# Repashy: wich ones do you use for your darts?



## Krakanax (Jan 29, 2012)

Hi,

I found a distributor of Repashy products, over here in France, but I am a little confused about which ones to use for my frogs 

I am considering the following ones:
- Repashy SuperVite
- Repashy SuperCal LoD
- Repashy Vitamin a Plus

Which ones of those products do you use?


Tia,
K.


----------



## jeeperrs (Jan 14, 2010)

I currently use Repashy Calcium plus in my normal rotation. I also use the Repashy Vitamin A Plus. The Vitamin A plus you only want to give once every 3 or 4 weeks.


----------



## Krakanax (Jan 29, 2012)

Thank you for sharing, Jeeperrs.
You don't use any of the others?


K.


----------



## whitethumb (Feb 5, 2011)

i rotate calcium plus and supervite


----------



## Krakanax (Jan 29, 2012)

Thank you Whitethumbs.

Just to make sure that I get it right!

++++++++++

*WORK INSTRUCTION A*.
Rewrite the entries as a Markdown table with the columns Row and Line, skipping blank lines and leaving out the pictures. Begin at the line that has "Maragogi/AL supera em mais" and stop after the line that has "Japón volvió a".
The two blocks of entries come from unrelated sources.

++++++++++

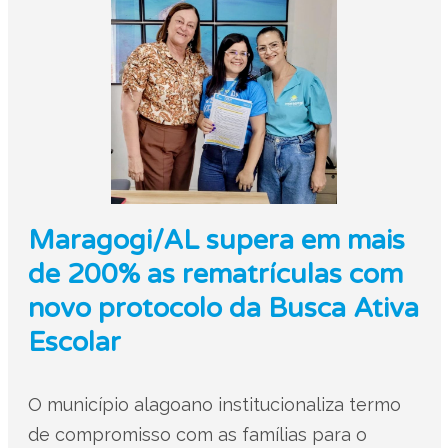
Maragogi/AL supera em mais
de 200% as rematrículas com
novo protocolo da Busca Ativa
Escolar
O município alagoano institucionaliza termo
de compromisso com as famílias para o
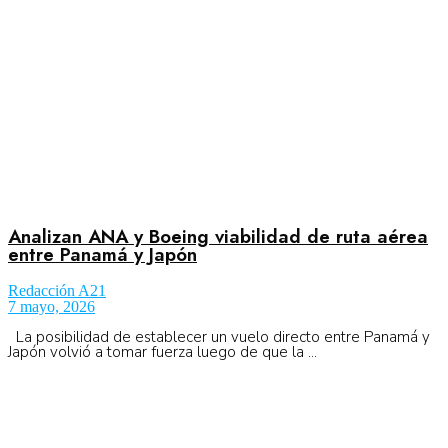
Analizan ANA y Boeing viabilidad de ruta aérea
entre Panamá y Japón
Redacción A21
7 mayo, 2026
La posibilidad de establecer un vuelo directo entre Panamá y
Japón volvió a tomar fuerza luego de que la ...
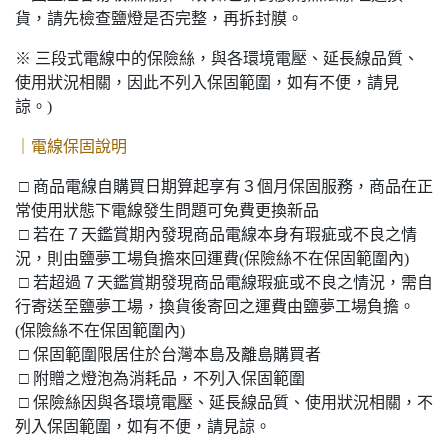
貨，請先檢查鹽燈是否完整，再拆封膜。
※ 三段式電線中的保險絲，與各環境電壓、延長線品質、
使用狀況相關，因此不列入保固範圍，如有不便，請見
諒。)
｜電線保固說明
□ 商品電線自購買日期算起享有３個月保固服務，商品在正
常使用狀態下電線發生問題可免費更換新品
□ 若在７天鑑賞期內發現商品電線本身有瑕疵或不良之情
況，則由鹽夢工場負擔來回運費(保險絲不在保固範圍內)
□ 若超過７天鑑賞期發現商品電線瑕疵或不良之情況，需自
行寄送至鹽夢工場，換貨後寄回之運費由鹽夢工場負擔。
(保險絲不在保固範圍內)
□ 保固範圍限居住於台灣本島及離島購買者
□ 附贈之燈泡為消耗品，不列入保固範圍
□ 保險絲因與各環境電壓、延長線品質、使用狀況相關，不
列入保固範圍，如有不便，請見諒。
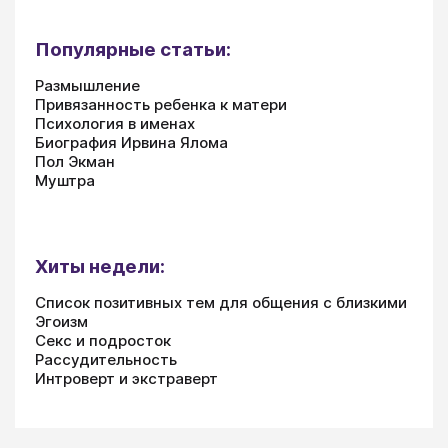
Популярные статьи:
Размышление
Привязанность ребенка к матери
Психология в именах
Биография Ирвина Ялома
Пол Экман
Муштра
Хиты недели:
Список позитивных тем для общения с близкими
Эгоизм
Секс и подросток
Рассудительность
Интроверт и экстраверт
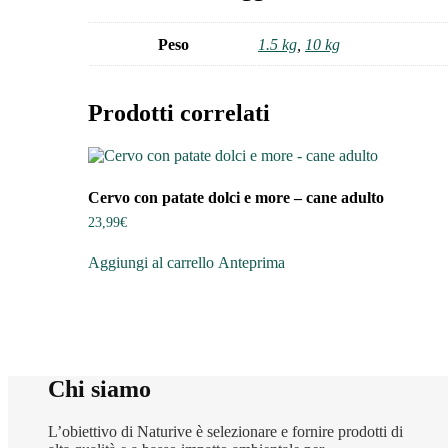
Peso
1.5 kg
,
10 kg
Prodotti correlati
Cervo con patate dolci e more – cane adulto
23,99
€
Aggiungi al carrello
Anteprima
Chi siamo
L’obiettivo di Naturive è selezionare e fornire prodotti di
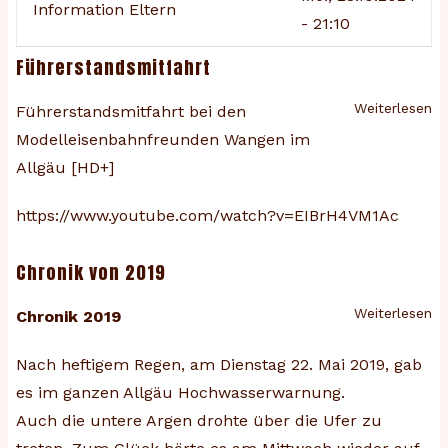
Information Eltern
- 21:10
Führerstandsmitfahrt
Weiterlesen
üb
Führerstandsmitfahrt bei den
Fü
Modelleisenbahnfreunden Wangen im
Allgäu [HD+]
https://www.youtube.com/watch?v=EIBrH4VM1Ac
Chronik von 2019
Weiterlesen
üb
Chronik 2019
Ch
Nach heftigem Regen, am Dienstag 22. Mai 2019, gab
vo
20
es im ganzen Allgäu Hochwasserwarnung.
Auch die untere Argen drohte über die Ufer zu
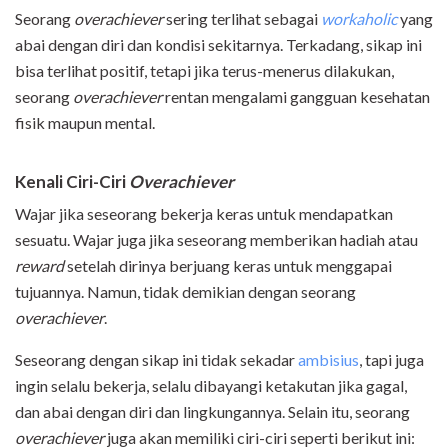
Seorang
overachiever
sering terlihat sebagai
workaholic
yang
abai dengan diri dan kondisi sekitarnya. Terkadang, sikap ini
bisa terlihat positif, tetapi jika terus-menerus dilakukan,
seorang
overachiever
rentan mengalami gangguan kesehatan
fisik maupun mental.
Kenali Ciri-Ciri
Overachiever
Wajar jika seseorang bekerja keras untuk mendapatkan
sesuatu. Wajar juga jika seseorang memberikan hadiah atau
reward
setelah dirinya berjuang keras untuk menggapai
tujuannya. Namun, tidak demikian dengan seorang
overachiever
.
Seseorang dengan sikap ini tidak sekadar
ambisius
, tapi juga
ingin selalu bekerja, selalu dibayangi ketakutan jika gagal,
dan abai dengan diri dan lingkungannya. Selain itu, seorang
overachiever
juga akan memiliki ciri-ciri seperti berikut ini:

++++++++++

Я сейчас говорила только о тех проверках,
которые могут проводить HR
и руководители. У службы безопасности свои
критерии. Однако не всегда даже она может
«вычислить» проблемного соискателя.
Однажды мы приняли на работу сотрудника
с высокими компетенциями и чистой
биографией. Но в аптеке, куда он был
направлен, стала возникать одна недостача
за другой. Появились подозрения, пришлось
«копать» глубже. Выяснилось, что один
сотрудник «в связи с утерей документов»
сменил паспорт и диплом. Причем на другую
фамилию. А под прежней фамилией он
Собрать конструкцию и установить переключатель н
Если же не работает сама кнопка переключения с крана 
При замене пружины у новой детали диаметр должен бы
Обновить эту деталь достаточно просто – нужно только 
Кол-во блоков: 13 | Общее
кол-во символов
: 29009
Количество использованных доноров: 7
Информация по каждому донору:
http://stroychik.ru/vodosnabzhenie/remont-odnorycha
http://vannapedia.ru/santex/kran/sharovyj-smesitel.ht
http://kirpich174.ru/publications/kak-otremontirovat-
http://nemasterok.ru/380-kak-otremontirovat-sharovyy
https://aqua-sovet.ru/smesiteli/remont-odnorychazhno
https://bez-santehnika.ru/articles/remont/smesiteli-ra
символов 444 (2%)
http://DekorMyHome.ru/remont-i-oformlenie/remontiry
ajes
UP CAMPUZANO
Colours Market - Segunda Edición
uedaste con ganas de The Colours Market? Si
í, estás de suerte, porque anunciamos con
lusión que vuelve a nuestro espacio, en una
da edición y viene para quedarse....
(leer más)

++++++++++

*WORK INSTRUCTION B*.
In the forum thread on Repashy supplements, why does the opening poster ask which products others use for their darts?

*PROBLEM SOLUTION A*.
| Row | Line |
|---|---|
| 1 | Maragogi/AL supera em mais |
| 2 | de 200% as rematrículas com |
| 3 | novo protocolo da Busca Ativa |
| 4 | Escolar |
| 5 | O município alagoano institucionaliza termo |
| 6 | de compromisso com as famílias para o |
| 7 | Analizan ANA y Boeing viabilidad de ruta aérea |
| 8 | entre Panamá y Japón |
| 9 | Redacción A21 |
| 10 | 7 mayo, 2026 |
| 11 | La posibilidad de establecer un vuelo directo entre Panamá y |
| 12 | Japón volvió a tomar fuerza luego de que la ... |

*PROBLEM SOLUTION B*.
The poster has found a distributor of Repashy products in France but is confused about which ones to use for the frogs. The poster is weighing SuperVite, SuperCal LoD and Vitamin A Plus and wants to know which of them others use.